### What the task asks
Give again, unaltered, the lines of the listing below that run from the line having "a terrific running" through the line having "drop that third".

=-=-=-=-=

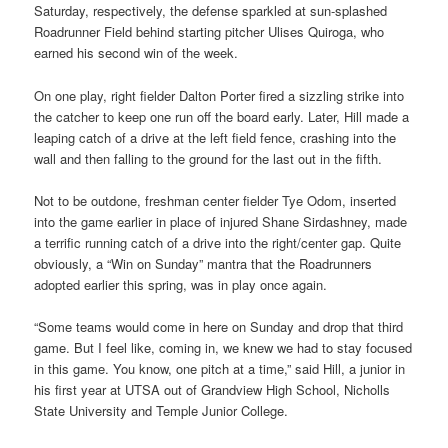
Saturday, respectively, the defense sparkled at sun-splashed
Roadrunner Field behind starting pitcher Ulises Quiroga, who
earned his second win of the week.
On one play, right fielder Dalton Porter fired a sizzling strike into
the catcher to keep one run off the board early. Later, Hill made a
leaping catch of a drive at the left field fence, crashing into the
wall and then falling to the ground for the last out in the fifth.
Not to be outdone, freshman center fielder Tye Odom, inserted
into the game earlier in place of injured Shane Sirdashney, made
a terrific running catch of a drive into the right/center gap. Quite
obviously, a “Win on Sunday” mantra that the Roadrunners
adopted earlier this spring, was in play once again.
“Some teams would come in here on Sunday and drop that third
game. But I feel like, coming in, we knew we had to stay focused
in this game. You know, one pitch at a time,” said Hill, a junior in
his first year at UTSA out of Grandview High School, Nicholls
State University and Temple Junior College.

=-=-=-=-=

### Solution to the exercise
a terrific running catch of a drive into the right/center gap. Quite
obviously, a “Win on Sunday” mantra that the Roadrunners
adopted earlier this spring, was in play once again.
“Some teams would come in here on Sunday and drop that third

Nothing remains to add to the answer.